L'enquête piétine. Placé en garde à vue à plusieurs reprises, Claude Nolibé nie les faits malgré la pression subie. Relâché une première fois, il sera déféré le 12 août devant un juge d'instruction, mis en examen pour meurtre et écroué malgré le manque de preuves. Car les gendarmes sont convaincus de sa culpabilité et à Clairac, la rumeur enfle. Pour les habitants, il est le coupable idéal, notamment parce qu'il entretenait une relation très forte avec sa fille et cette bonne entente, pour eux, a forcément quelque chose de malsain. Le 27 septembre, après une reconstitution au cours de laquelle Claude Nolibé craque devant le faux cadavre de sa fille, la juge émet toutefois un doute. Elle décide de maintenir l'inculpation de Claude Nolibé mais le laisse libre.
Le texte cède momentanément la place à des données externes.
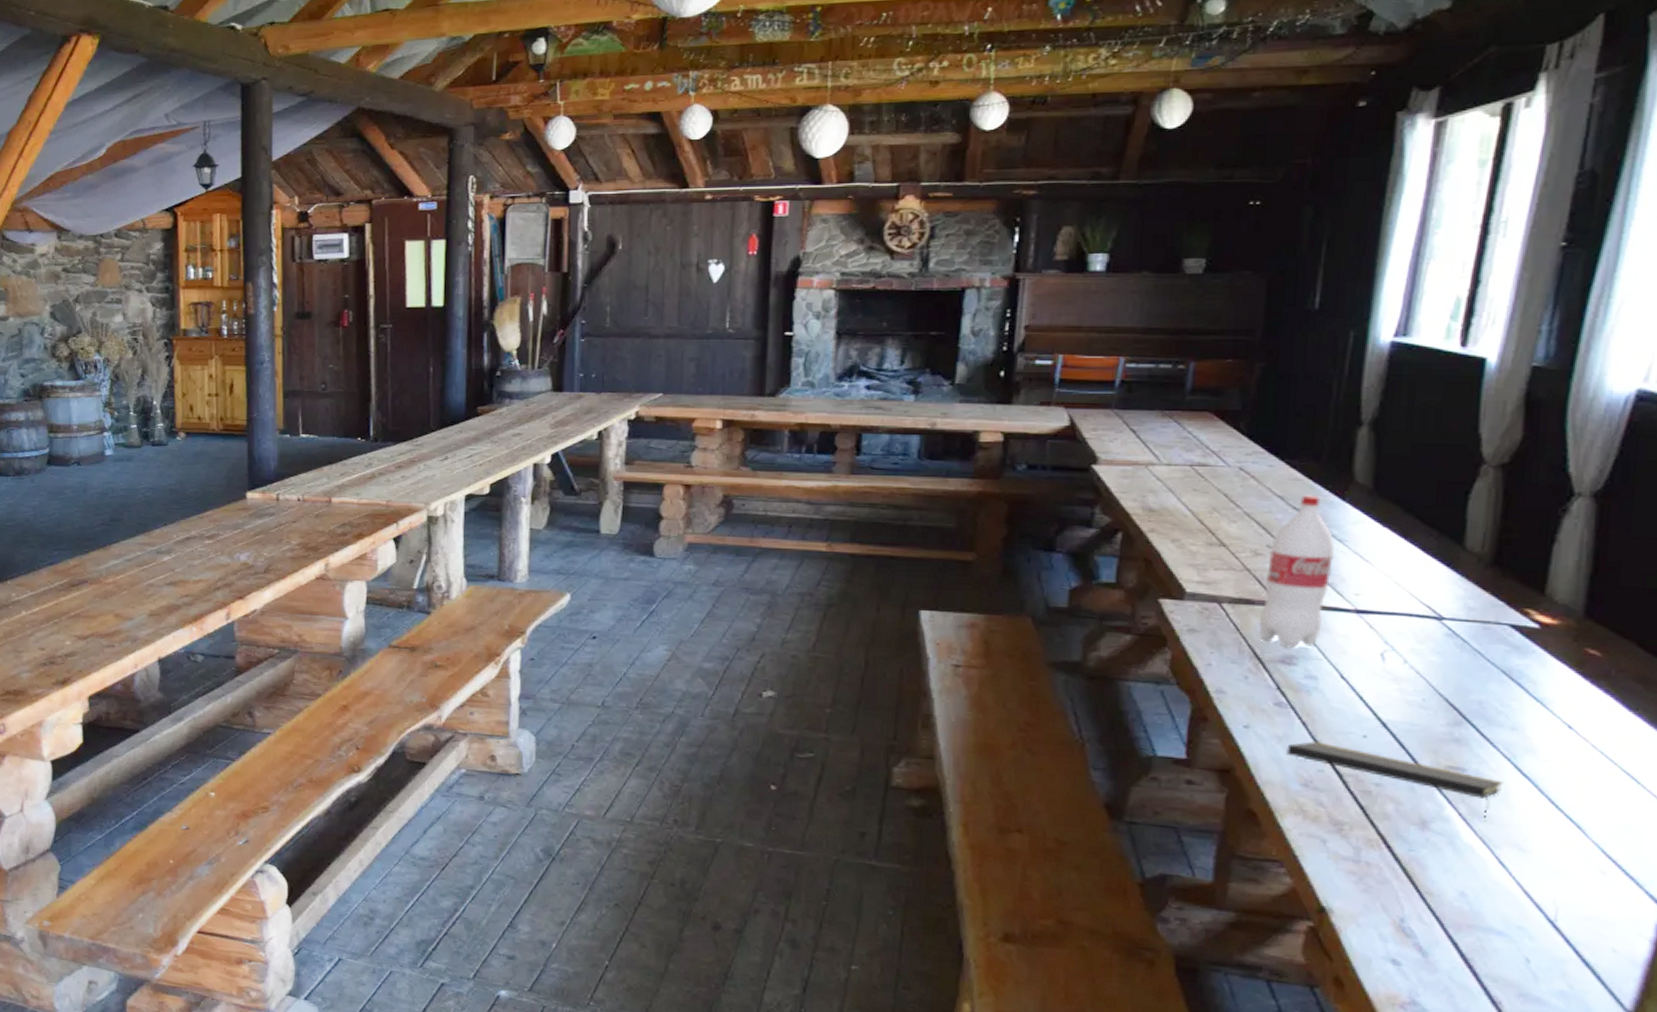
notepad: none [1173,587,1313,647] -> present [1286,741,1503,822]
Une nouvelle piste en 1997 mais toujours pas de coupable. Il faudra attendre quatre ans pour que l'affaire soit relancée. Une lacune dans l'enquête est alors mise en lumière : les gendarmes n'avaient pas noté qu'un Institut médico-éducatif (IME), qui accueille les adultes handicapés mentaux, se trouvait juste à côté du domicile des Nolibé. Néanmoins, cette piste est vite balayée car aucun des pensionnaires présents à l'IME le soir du meurtre ne possède de casier judiciaire. Deux ans passent encore et en 1997, un non lieu est finalement prononcé à l'encontre du père pour insuffisance de preuves. Pour autant, Claude Nolibé est contraint de quitter le village, blessé par les rumeurs persistantes.
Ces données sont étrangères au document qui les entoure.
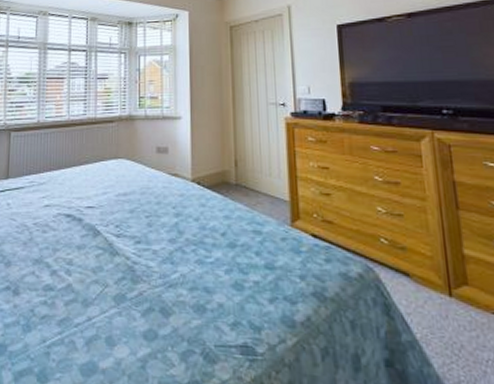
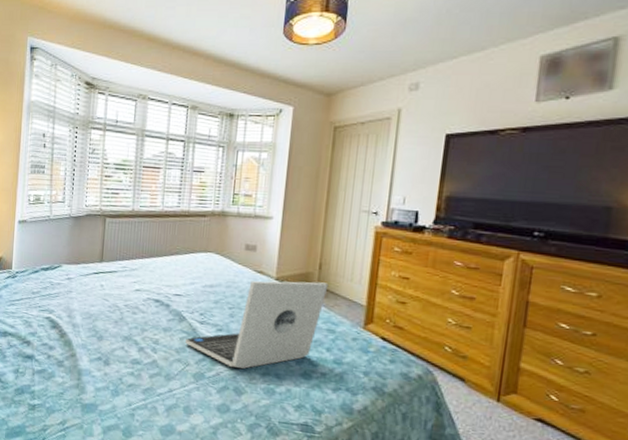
laptop: none [102,180,247,285] -> present [185,280,329,369]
La clé sur un bout de papier ? C'est finalement un bout de papier qui va faire basculer l'affaire. Il est découvert par une femme de ménage de l'IME en 2001. Sur celui-ci, on peut lire : "Je suis l'assassin de Caroline Nolibé".  C'est Philippe Guendouze, un déficient mental de 38 ans, qui l'a rédigé. Il était présent le soir du meurtre dans l'IME mais le personnel encadrant avait oublié de le mentionner. Surtout, les enquêteurs découvrent que cet homme avait déjà agressé une jeune femme avec un couteau quelques années auparavant. Dans sa chambre, on trouve d'ailleurs plusieurs couteaux et un gant. Cet homme est rapidement placé en garde à vue d'où il explique avoir noté la vérité avant de se rétracter.

Philippe Guendouze condamné. Philippe Guendouze comparaîtra le 10 janvier 2004 devant les assises de Lot et Garonne, deux experts sur trois estimant qu'il est possible de le juger malgré sa déficience. Ses avocats plaident l'acquittement mettant en avant des incohérences dans le dossier notamment car le mystère des clés de Caroline trouvée sur la porte d'entrée n'a pas été élucidé. Philippe Guendouze est pourtant condamné à 15 ans de prison. Cela juste après que l'avocat général ait présenté des excuses à Claude Nolibé. Un fait très rare. "Les excuses étaient nécessaires pour Claude Nolibé. Je pense que c'était mérité", estime Me Frédéric Veyssière. "Bien que je sois le défenseur de Philippe Guendouze, je n'ai aucune suspicion sur Claude Nolibé", précise l'avocat. Néanmoins, il estime que la vérité n'a toujours pas éclaté et réaffirme que son client a été mal jugé. "Je pense que quand une enquête part du mauvais pied, le chemin amène souvent à une conclusion erronée. Ça a été le cas pour Claude Nolibé mais malheureusement c'est la même chose pour Philippe Guendouze".